I meet with many businesses to help them with their marketing and I usually point out to every one of them the following: the success of your product or campaign is based 40% on Audience, 40% on Offer and only 20% on the creative (as a ‘creative’ person that irks me a little but as a marketer I know it’s true).
‘Every-dog’ had a solid name and execution of brand (creative) but the offer was generic dog food and its audience was, well, anyone with a dog. Surely that’ll do?  No, it won’t do.  And the travesty is that they had an expert, a vet, tell them just that. Dogs are not generic but sadly poor marketing is. But again, time pressure may have been the reason to disregard this nugget of advice and simply carry on flogging a dead horse…which probably ended up in the tin. 
I think Vince should have listened, especially if he could realise his own limitations as happened during the casting; “oh it’s a Labrador.”  “No, It’s a Golden Retriever.”
And at the photo shoot he uttered the gem: “can we have the dog on all fours?” “Don’t you mean you mean ‘standing’?” was the response, I can’t think where Vince’s mind was at that point.
So Vince and his PAL (or should that be CHUM) Jedi-Jim went walkies, barking up the wrong tree I’m afraid. The problem with aiming to appeal to everyone is that you end up appealing to no one – don’t do it. Relish your differences and use them to your advantage.

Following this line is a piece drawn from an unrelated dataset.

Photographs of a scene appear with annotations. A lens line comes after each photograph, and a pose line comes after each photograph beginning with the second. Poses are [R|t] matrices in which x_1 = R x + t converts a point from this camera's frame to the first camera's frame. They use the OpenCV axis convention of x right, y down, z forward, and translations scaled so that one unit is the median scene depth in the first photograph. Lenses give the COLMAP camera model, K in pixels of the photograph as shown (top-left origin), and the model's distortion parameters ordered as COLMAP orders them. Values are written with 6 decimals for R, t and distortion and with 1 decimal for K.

Natasha became the Oliver Stone of the Pet Commercial world and directed a good solid piece of work – although the sound track of a dog having a heart attack while eating was an interesting approach. She got a good ad in the can, however, it didn’t sway the final decision – remember creative equals 20% of the overall package for success. But it’s the bit everyone loves to do and has an opinion on.
Meanwhile, Venture whether by accident or design, had focused on their Audience and Offer with their healthy cat food with the dreadful name “Cat-Size” – a “furr-arri” brand as they thought. Or, as most of us thought – simply over-complicated and trying to be too clever. Remember to keep it simple – not dumb, but simple and clear.

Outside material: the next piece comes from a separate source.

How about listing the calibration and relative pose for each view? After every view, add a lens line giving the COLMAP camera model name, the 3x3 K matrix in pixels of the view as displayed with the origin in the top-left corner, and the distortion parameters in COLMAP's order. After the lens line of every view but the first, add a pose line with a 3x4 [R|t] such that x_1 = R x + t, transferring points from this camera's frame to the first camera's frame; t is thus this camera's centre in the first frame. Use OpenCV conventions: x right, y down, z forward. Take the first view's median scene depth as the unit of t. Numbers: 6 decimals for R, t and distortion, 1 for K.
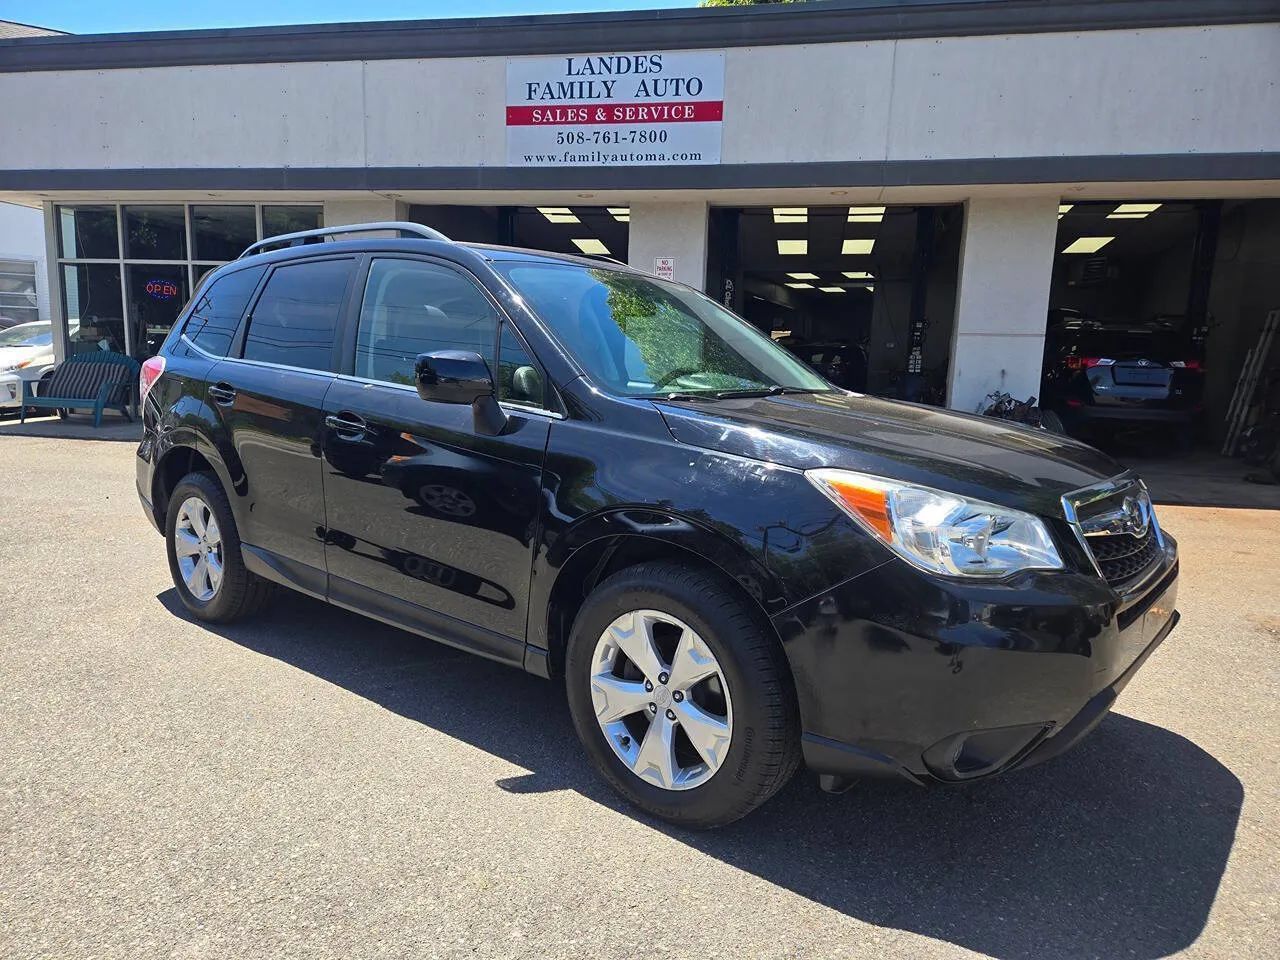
lens RADIAL K [[863.3, 0, 635.7], [0, 863.3, 481.3], [0, 0, 1]] dist [0.071927, -0.058548]
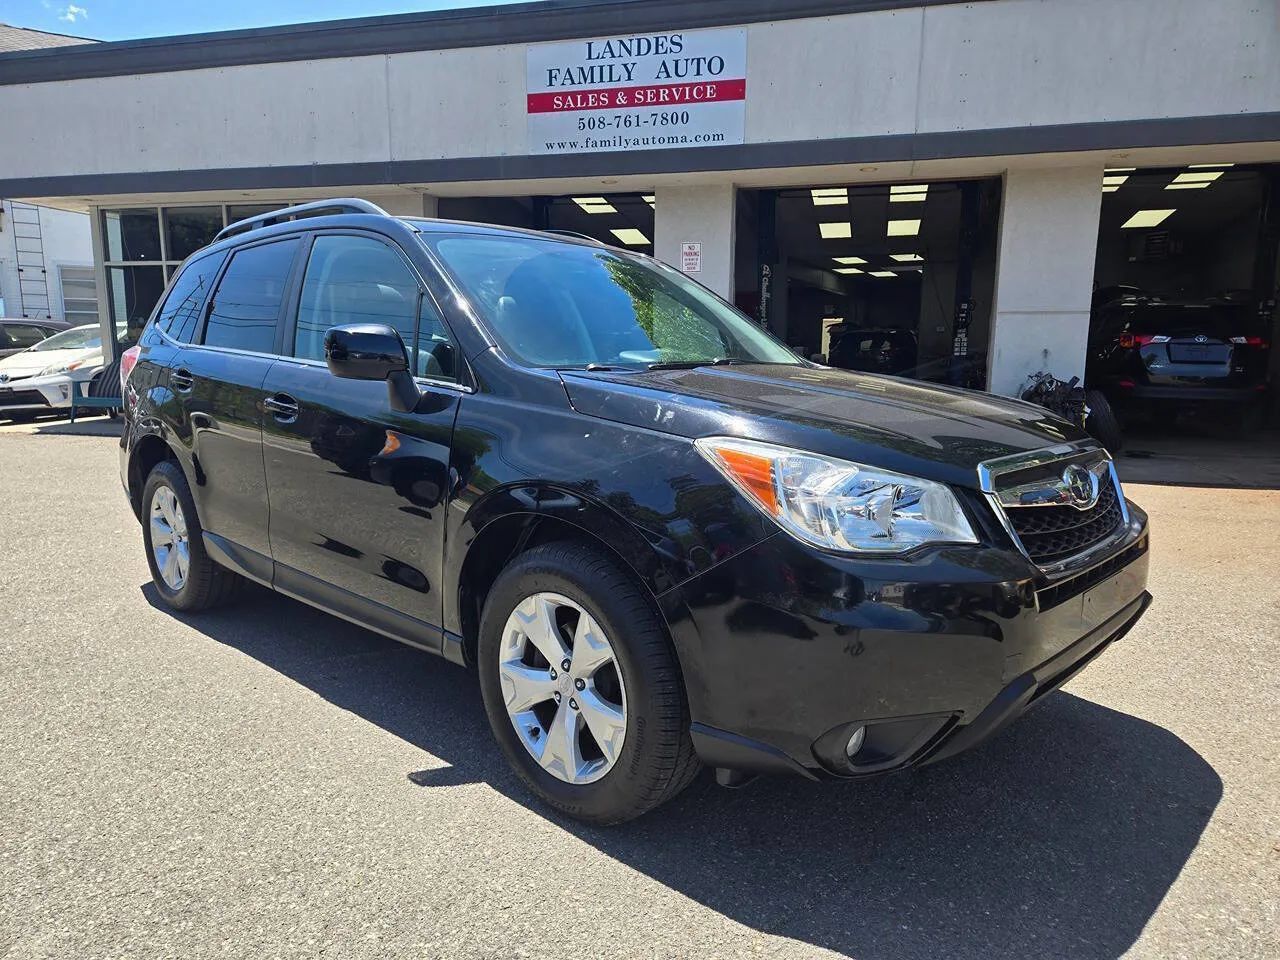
lens RADIAL K [[863.3, 0, 643.9], [0, 863.3, 482.0], [0, 0, 1]] dist [0.071927, -0.058548]
pose [[0.997882, -0.011976, -0.063938, 0.095372], [0.012445, 0.999898, 0.006948, 0.012428], [0.063848, -0.007729, 0.997930, 0.036742]]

Glen, without any hint of a pun, pronounced himself as the CAT-alyst of the group. He became obsessed and bulldozed the idea through. Announcing that he ‘deserved’ respect along the way rather than earning it this did his credibility little good. Top tip for you Glen – if you have to tell people you are the leader and in charge, then you’re probably not.

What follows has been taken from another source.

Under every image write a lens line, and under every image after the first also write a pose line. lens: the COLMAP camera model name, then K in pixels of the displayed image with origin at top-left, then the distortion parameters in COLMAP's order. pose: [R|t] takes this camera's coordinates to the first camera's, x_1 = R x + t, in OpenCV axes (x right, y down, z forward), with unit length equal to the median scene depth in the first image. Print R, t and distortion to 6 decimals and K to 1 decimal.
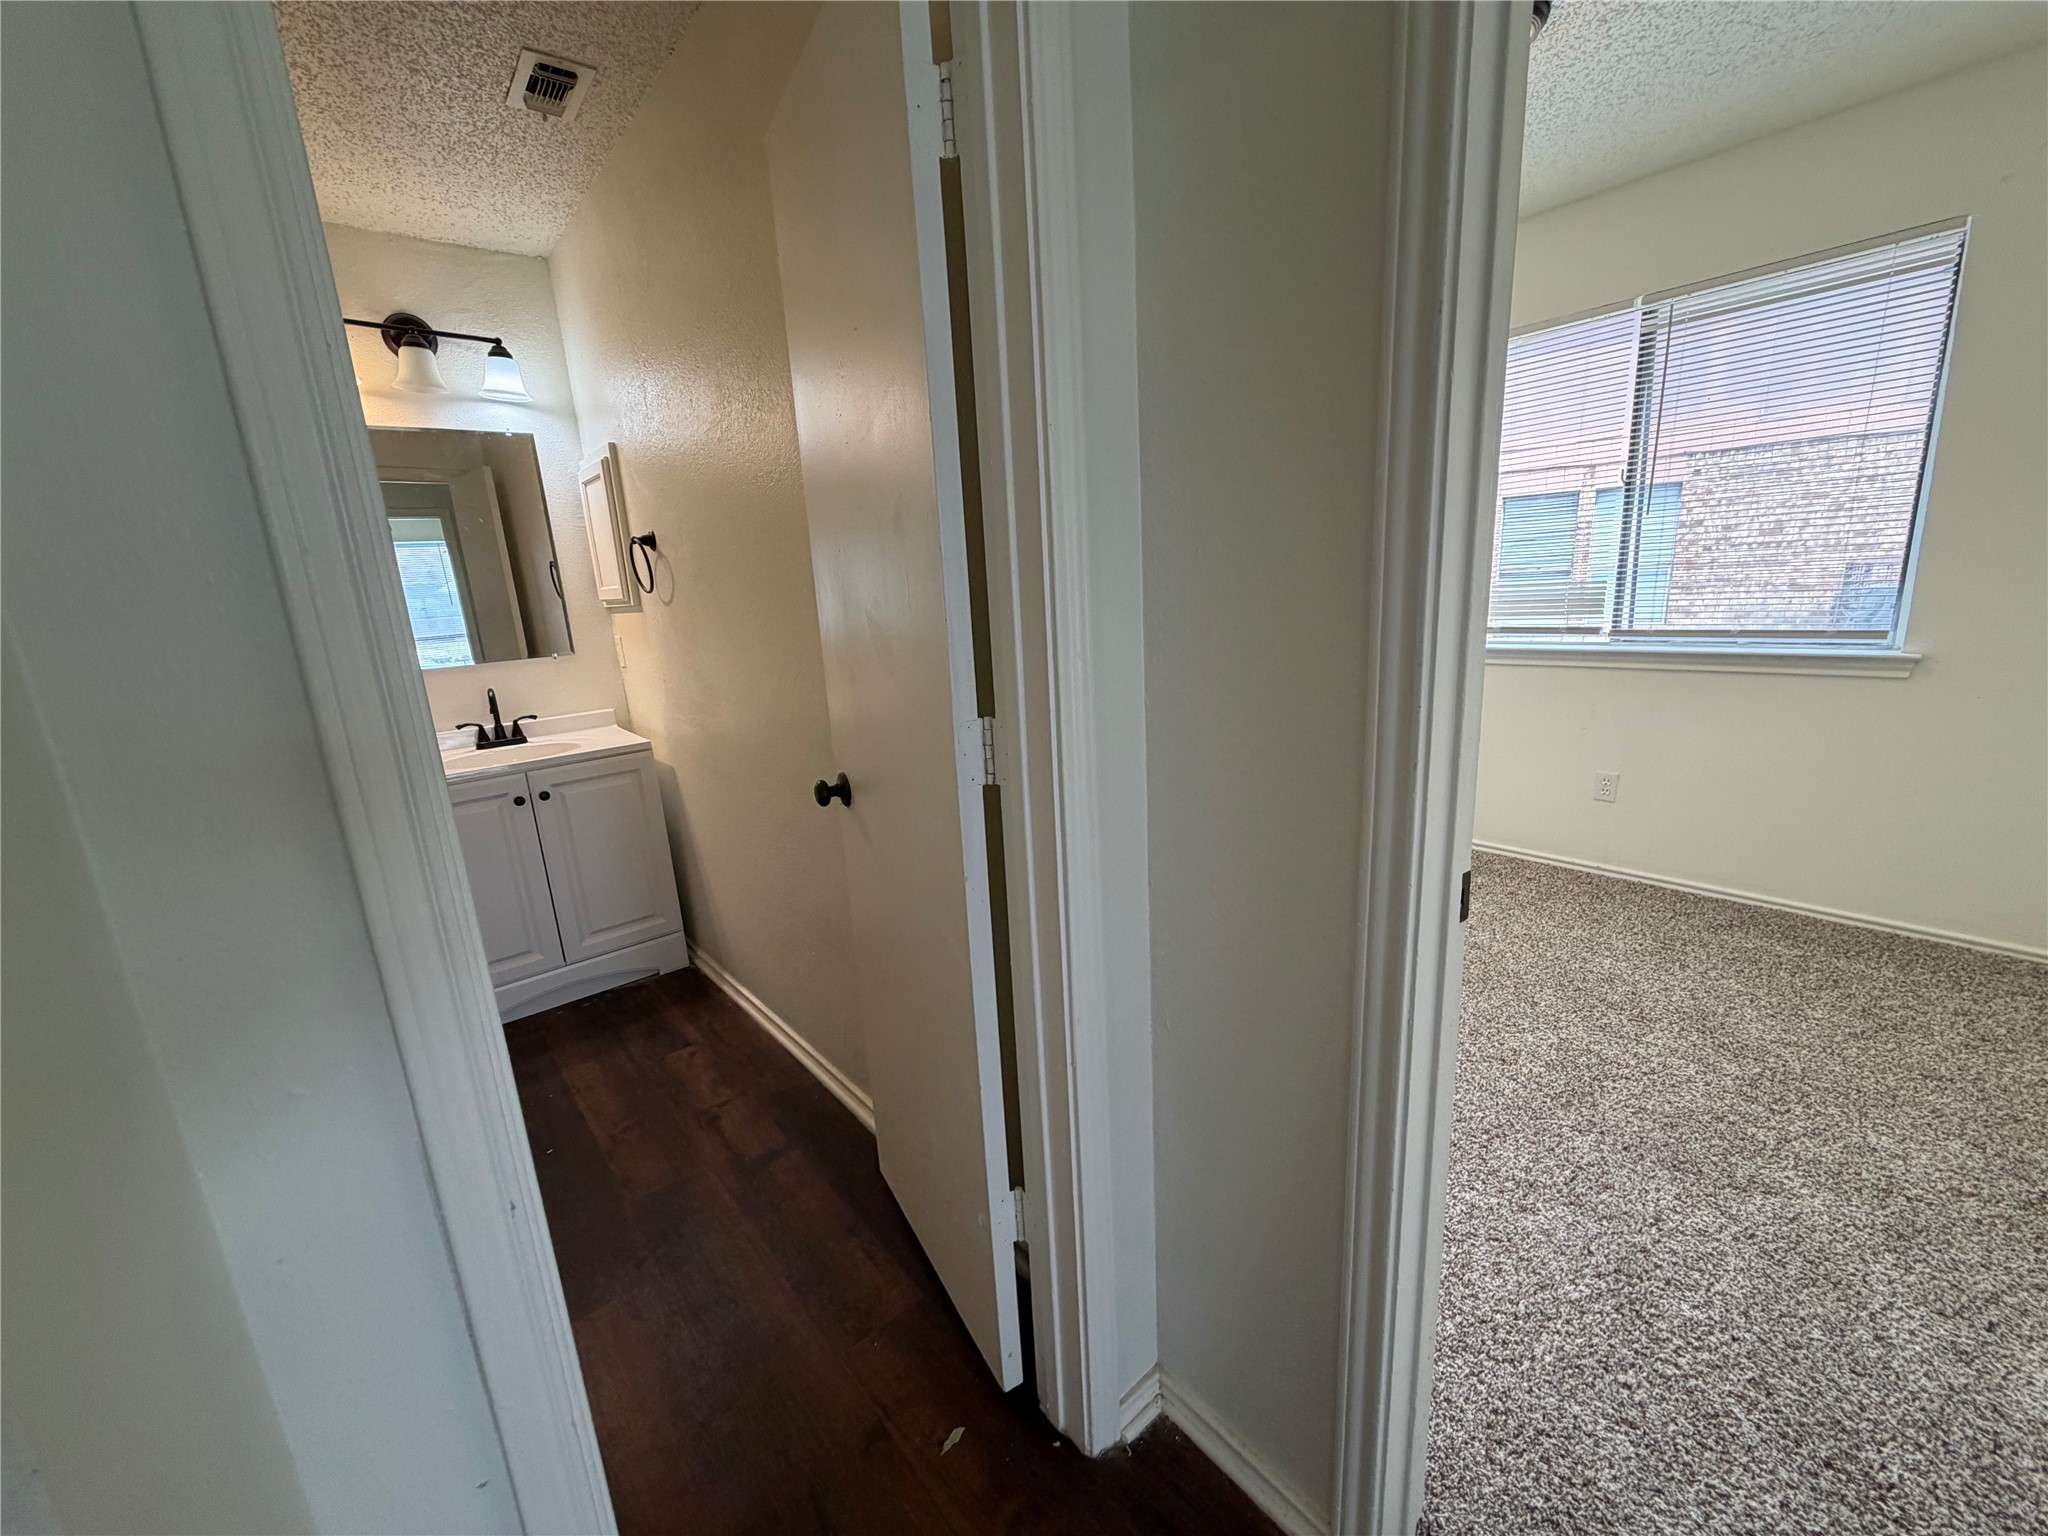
lens RADIAL K [[814.9, 0, 1014.8], [0, 814.9, 766.3], [0, 0, 1]] dist [-0.001700, 0.000640]
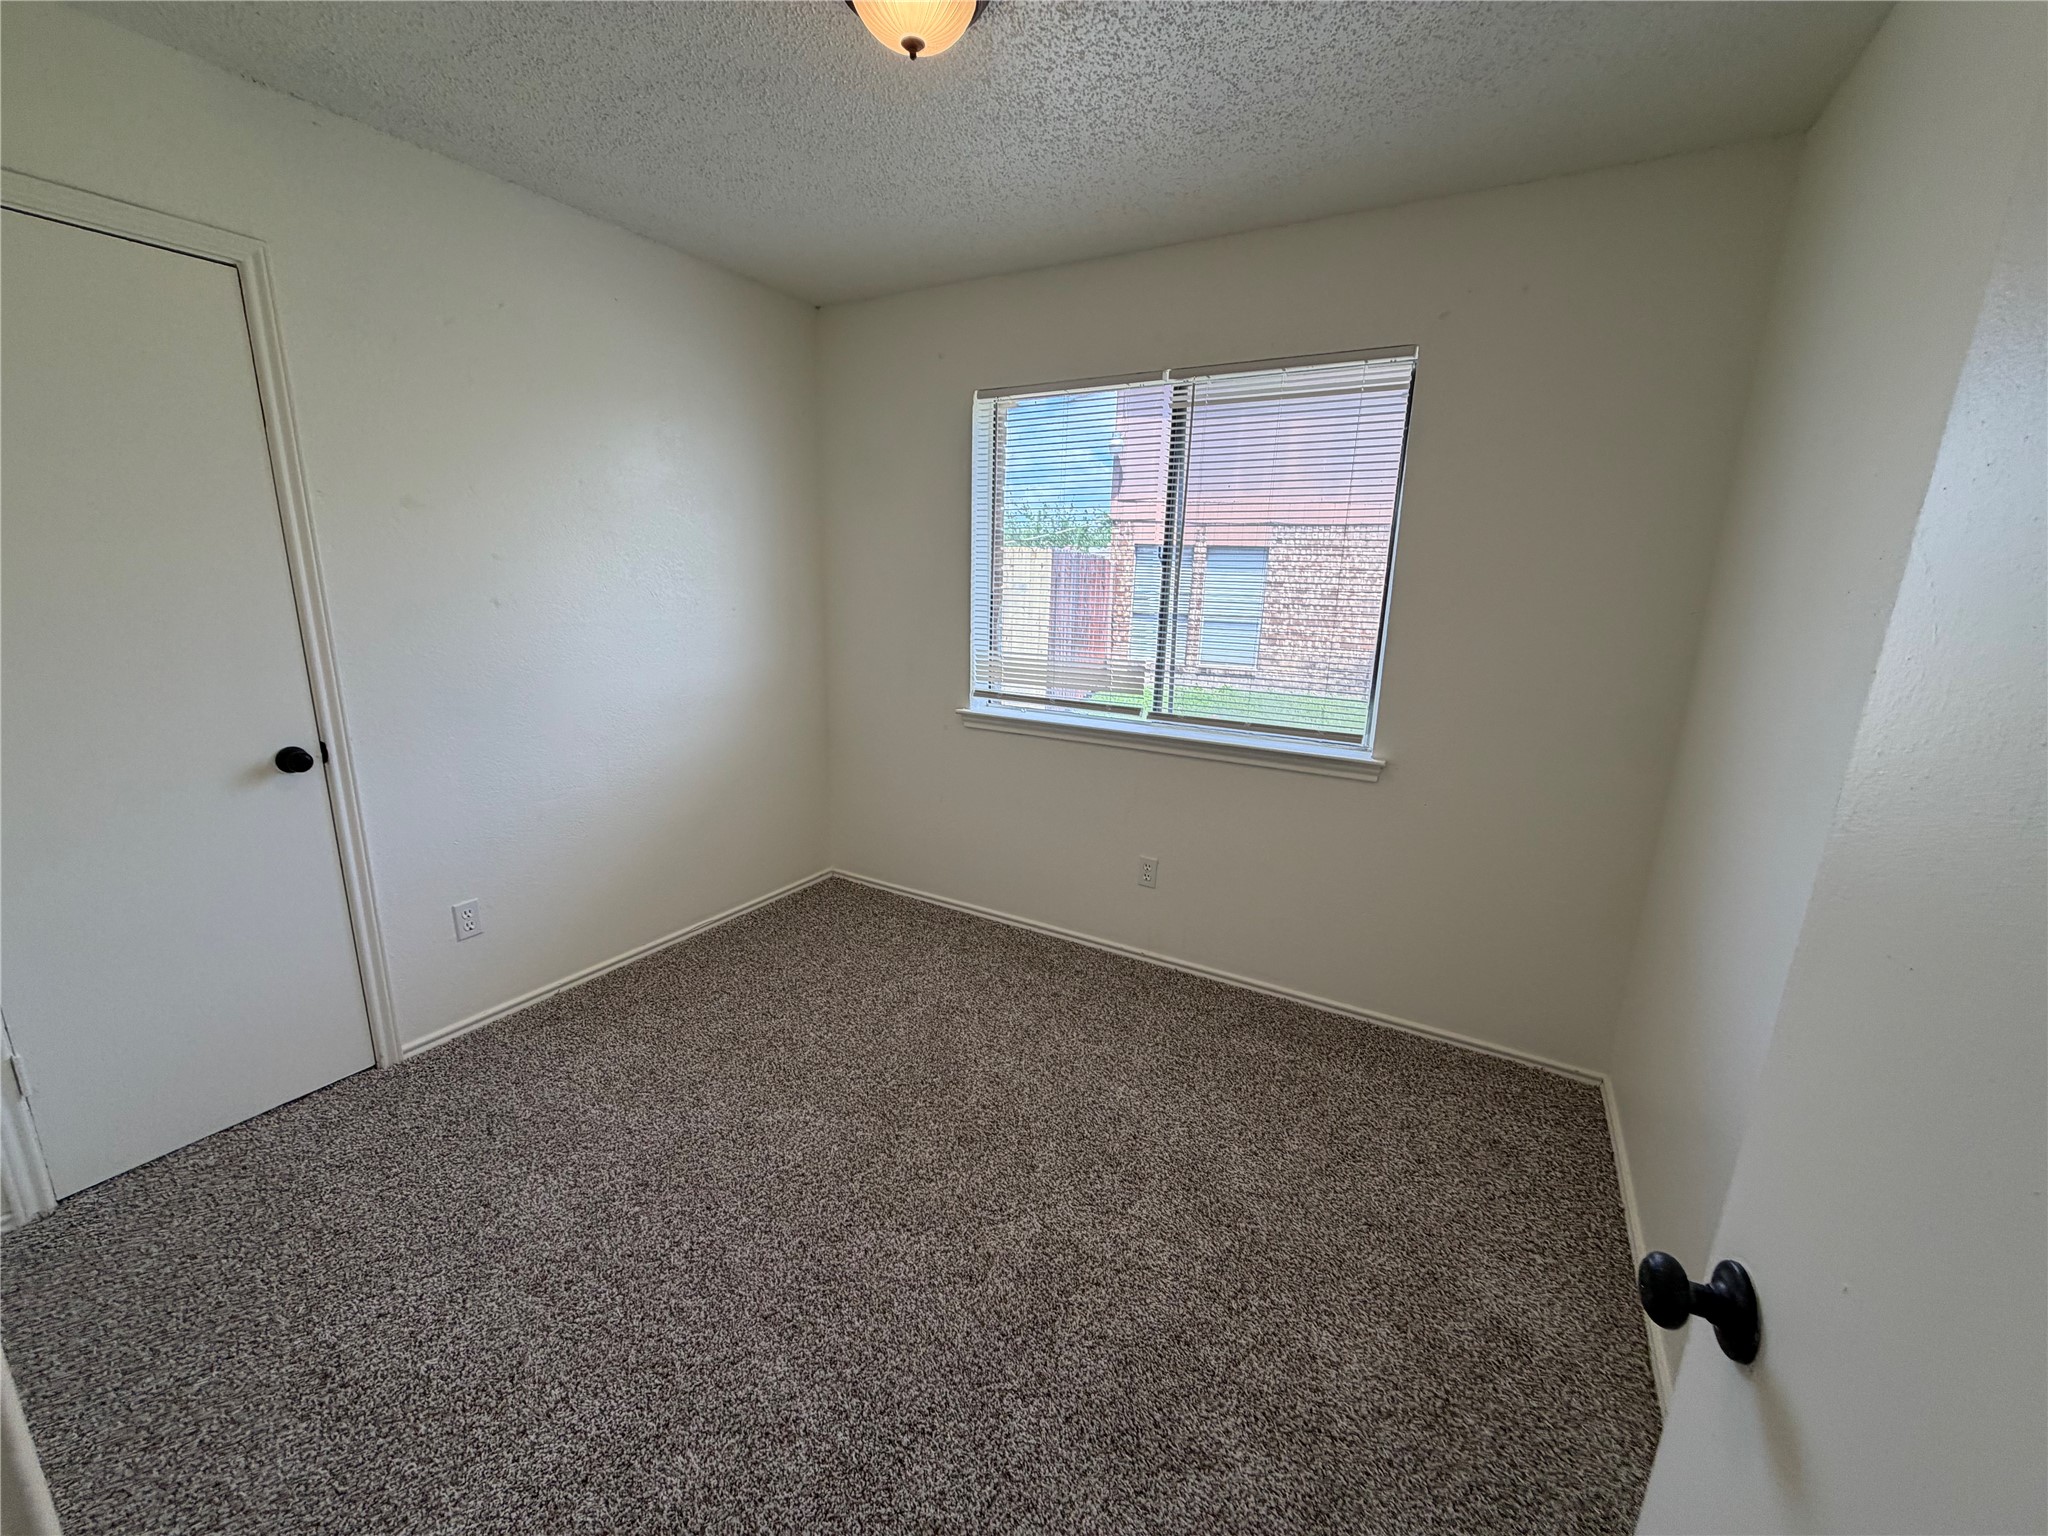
lens RADIAL K [[814.9, 0, 1019.8], [0, 814.9, 765.0], [0, 0, 1]] dist [-0.001700, 0.000640]
pose [[0.932278, 0.008993, 0.361630, 0.261202], [-0.006868, 0.999951, -0.007159, -0.104160], [-0.361677, 0.004190, 0.932294, 0.172316]]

But all credit to him for driving his bad idea through to produce a winning campaign. Or again, should that be the ‘least worst’ campaign overall?
I always loved the pitches when I owned an agency but as the show demonstrates, they can go either way. Melody was a little ‘intense’ and full on while poor Leon (who earlier had proffered “shall I just become the apprentice”) gave us the response we needed, which was a resounding ‘no’ as he never really bought into the idea of being the show man. He stumbled and bumbled and apologised his way through his 20 minute presentation.
Again, I have some sympathy with the teams as what we saw was an edited 45 second pitch of what was for them, and the audience no doubt, 20 minutes of torture.
Glen and his team rose to a surprise victory in the boardroom and as always, Lord Alan of Sugar had his crack script writers save the best lines for him: the team should have been called ‘tragic not logic’, ‘focus on your task not your ass’ and of course, ‘business is ‘dog eat dog’. Ending the show like a Noah figure, he sent his Apprentices out two by two which was a lovely twist.
So what did we learn?
Listen to your customer and focus groups. Saying ‘Ellie knows dog food; she buys it’, isn’t really doing the research. We know people love playing at creative directors but it’s all about your customers and a great offer – there are many awful brands that are highly successful and many bankrupt ‘great brands’.
Also keep in mind; this series is not a job interview, it’s a business partnership. In my own experience I have employed lots of people but only went into business with two of them. And similarly, I’m now in business with many people I wouldn’t employ – ever!